Moreover, in all the subjects—in using language, in studying literature, in examining creation, in understanding history, in applying mathematics—“the children are to become more and more ‘men of God’, completely ‘equipped for every good work’”. They are to learn to excel in the service of gratitude, apply their knowledge and skills as they increase in maturity for a life dedicated to God. Each student is to know his “own place again, in the Covenant under God, in the communion of saints, as a citizen of his country, being as Adam, now in the second Adam, a prophet, priest and king, awaiting the full restoration of Heaven and earth”.
“This does not elevate the teachers to clergy, nor does this make them servants of the parents.

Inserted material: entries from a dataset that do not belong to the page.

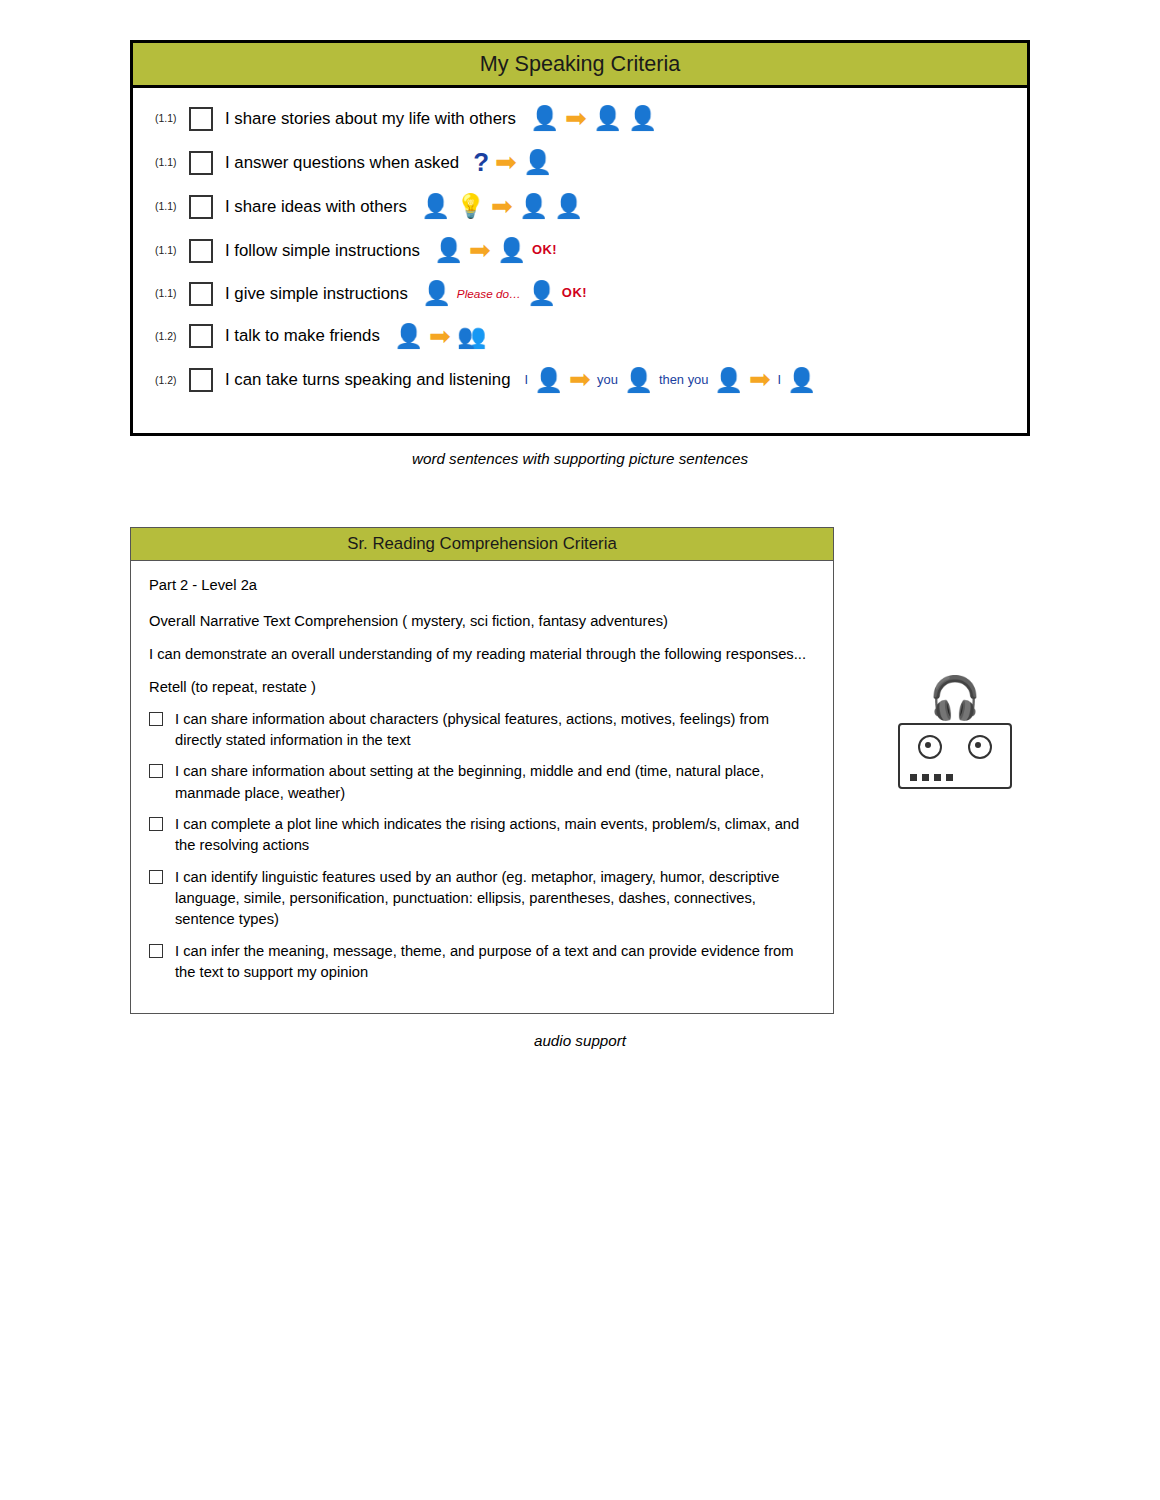My Speaking Criteria
(1.1) I share stories about my life with others 👤 ➡ 👤👤
(1.1) I answer questions when asked ? ➡ 👤
(1.1) I share ideas with others 👤 💡 ➡ 👤👤
(1.1) I follow simple instructions 👤 ➡ 👤 OK!
(1.1) I give simple instructions 👤 Please do… 👤 OK!
(1.2) I talk to make friends 👤 ➡ 👥
(1.2) I can take turns speaking and listening I 👤 ➡ you 👤 then you 👤 ➡ I 👤
word sentences with supporting picture sentences
Sr. Reading Comprehension Criteria
Part 2 - Level 2a
Overall Narrative Text Comprehension ( mystery, sci fiction, fantasy adventures)
I can demonstrate an overall understanding of my reading material through the following responses...
Retell (to repeat, restate )
I can share information about characters (physical features, actions, motives, feelings) from directly stated information in the text
I can share information about setting at the beginning, middle and end (time, natural place, manmade place, weather)
I can complete a plot line which indicates the rising actions, main events, problem/s, climax, and the resolving actions
I can identify linguistic features used by an author (eg. metaphor, imagery, humor, descriptive language, simile, personification, punctuation: ellipsis, parentheses, dashes, connectives, sentence types)
I can infer the meaning, message, theme, and purpose of a text and can provide evidence from the text to support my opinion
🎧
audio support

Which does not mean that there should not be good communication between teachers, clergy and parents. But you may introduce the covenant children, as co-heirs with you of the promise, to the riches of God’s creation, to the progression of His history, and show them: THIS IS GOD, YOUR GOD, SERVE HIM.”
Concluding his speech Stam emphasises that this “is NORMAL education, as God intended it from the beginning” because “it is based on and seeks God’s NORMS for life, experiences His grace and works for His glory”.
Rev Stam is no longer here on earth with us but by God’s grace he has left us the benefits of his understanding of Scripture in a variety of publications. His emphasis on God’s covenant of grace is particularly insightful. I, for one, found this speech on covenantal education of great benefit and I hope that other parents and teachers may likewise benefit from it.[vi]
J Numan
[i] 1 January 2016 (Clarion, 12 February 2016, p. 62)
[ii] This article has been submitted for publication in Una Sancta and is published on this website for the benefit of other readers, such as overseas subscribers.
[iii] Form for infant baptism.
[iv] P Y de Jong, Christian Education in a Changing and Challenging World, p. 17 ff.